INSTRUCTIONS FOR THE TASK: Where a line of the listing below holds "terlalu", add it to the tally; give only the final number.

INFORMATION PROVIDED:
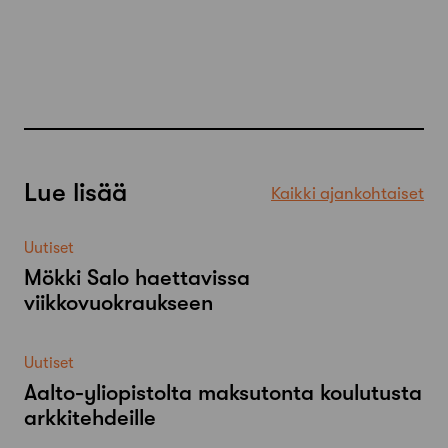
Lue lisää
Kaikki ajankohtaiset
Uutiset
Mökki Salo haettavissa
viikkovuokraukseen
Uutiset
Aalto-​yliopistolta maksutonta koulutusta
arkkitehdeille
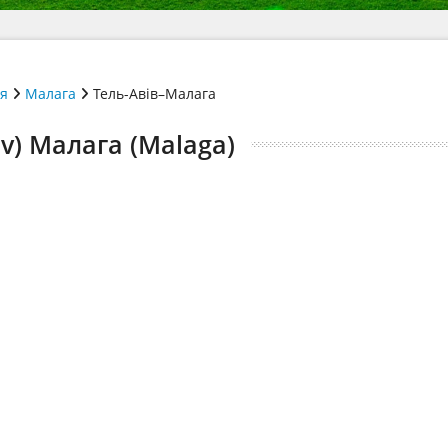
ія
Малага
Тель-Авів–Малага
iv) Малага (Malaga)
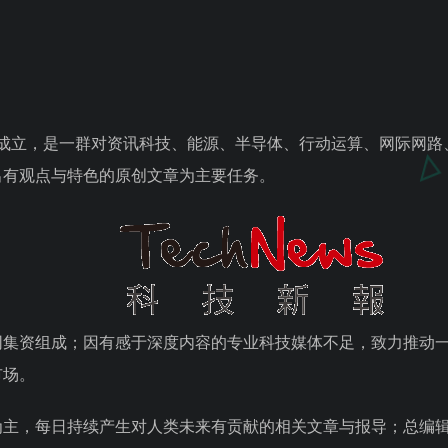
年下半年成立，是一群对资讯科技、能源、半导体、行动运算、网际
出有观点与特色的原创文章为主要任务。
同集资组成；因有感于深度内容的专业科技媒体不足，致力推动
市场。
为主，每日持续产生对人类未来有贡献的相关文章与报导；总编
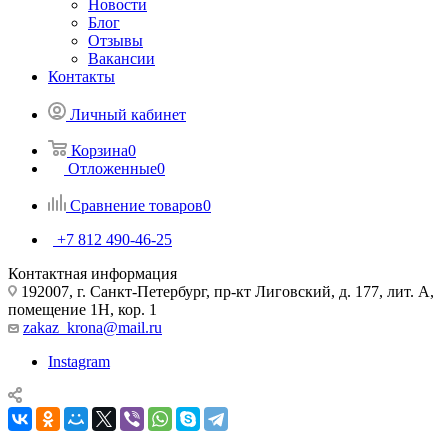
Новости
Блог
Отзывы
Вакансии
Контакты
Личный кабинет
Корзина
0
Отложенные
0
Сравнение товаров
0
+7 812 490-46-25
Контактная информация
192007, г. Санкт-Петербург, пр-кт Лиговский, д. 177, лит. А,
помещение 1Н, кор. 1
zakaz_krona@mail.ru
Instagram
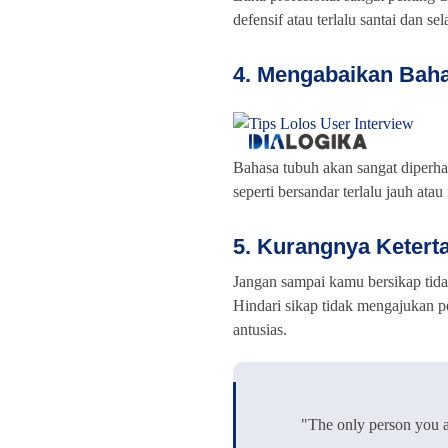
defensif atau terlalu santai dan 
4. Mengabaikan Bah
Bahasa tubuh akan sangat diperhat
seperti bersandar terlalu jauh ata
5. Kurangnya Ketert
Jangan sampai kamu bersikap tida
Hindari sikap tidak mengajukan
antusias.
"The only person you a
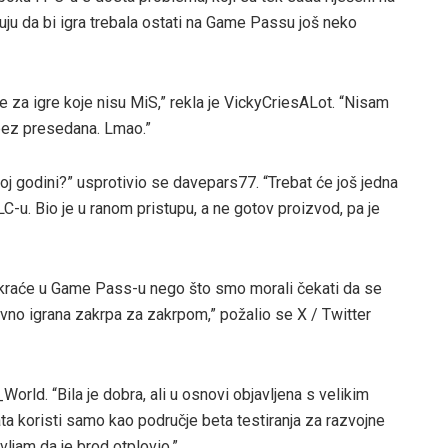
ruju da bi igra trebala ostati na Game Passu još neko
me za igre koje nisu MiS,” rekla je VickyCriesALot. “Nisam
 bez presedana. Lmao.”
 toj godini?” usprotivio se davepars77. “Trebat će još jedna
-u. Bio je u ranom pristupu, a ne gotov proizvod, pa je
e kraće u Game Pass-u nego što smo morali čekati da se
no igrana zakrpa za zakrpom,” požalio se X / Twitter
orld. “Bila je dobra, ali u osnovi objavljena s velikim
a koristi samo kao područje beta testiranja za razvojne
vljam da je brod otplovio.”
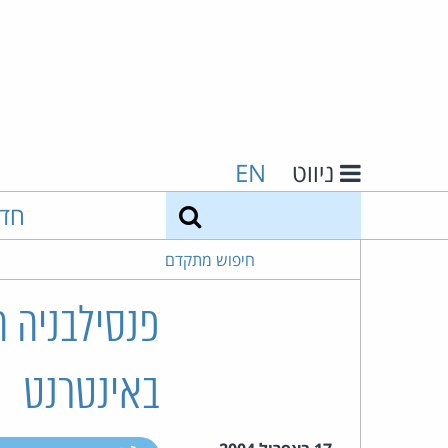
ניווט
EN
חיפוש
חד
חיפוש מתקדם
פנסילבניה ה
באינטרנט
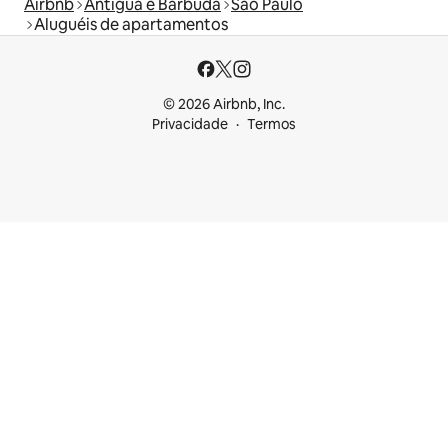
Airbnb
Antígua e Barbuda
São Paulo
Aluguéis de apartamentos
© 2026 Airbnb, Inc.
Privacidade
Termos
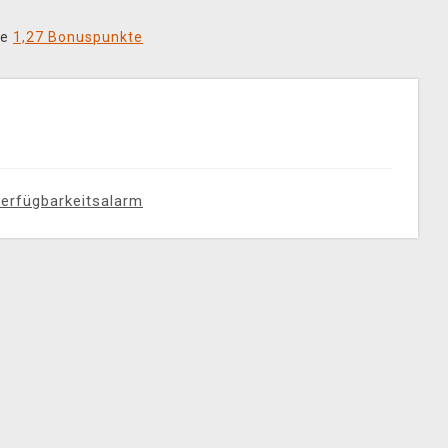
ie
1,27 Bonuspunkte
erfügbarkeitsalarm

ANSWER FOR THE TASK: 2